# Threshing Machine Flatcar Load



## Eric M. (Jan 3, 2008)

A while back I posted some pictures and information about a Case threshing machine that I kitbashed. I have updated pictures and information on my blog. The threshing machine was originally purchased to use as a piece of "rolling stock" for my custom live steam tractor, but it makes a nice flat car load too. Here is one of the updated photos:









If you are interested, please take a look at my posting about the threshing machine by  clicking here.  At the bottom of the post you can also find a link to a gallery with many more detailed pics.


Thanks for looking.


 Regards,


----------



## Torby (Jan 2, 2008)

That's about what they looked like!
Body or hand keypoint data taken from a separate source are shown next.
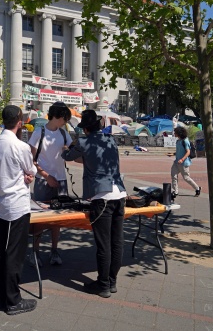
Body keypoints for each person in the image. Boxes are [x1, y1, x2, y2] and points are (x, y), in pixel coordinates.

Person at [61, 110, 127, 298]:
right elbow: (94, 158)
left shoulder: (83, 142)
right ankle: (112, 282)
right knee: (117, 242)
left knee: (103, 244)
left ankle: (103, 284)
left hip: (102, 197)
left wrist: (64, 149)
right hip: (120, 193)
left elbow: (68, 157)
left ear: (86, 129)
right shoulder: (110, 140)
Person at [0, 105, 37, 315]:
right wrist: (27, 175)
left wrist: (23, 175)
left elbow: (0, 169)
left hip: (0, 203)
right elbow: (31, 168)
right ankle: (12, 300)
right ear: (19, 122)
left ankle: (2, 296)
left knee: (0, 250)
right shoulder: (20, 146)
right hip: (16, 205)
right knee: (14, 254)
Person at [28, 101, 72, 266]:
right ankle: (35, 252)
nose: (66, 122)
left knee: (58, 218)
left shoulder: (63, 133)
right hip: (43, 181)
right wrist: (46, 176)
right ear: (59, 117)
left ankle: (54, 250)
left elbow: (70, 150)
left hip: (61, 180)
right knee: (40, 218)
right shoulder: (40, 132)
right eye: (65, 119)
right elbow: (31, 160)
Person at [168, 126, 201, 198]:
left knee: (186, 178)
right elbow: (179, 151)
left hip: (184, 163)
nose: (174, 133)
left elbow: (188, 152)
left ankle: (197, 188)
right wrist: (173, 154)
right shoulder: (178, 141)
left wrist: (182, 159)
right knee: (174, 176)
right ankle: (175, 191)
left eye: (175, 132)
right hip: (176, 162)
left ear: (179, 133)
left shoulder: (185, 141)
A nice new one going to some proud owners.


----------



## Eric M. (Jan 3, 2008)

I just updated my blog so the threshing machine post is now buried under another unrelated post.  Here is a direct link back to the threshing machine post so you don't need to wade through any of my other projects to get there.


Thanks again for looking.


 Regards,


----------



## Dave F (Jan 2, 2008)

Wow, very nice job... Looks great.


----------



## crashbig (Aug 29, 2008)

That looks wonderful, we try to run one every year at the Northen Illinios Steam power Club. Its first come first serve so who ever gets their traction engine to her first gets to run her. Quite a sight when the straw is flying out the other end, kids love to play in it but sure is itchy.








This is our double cylinder Keck Gonnerman, does quite good job of runnin the thresher or saw mill.


----------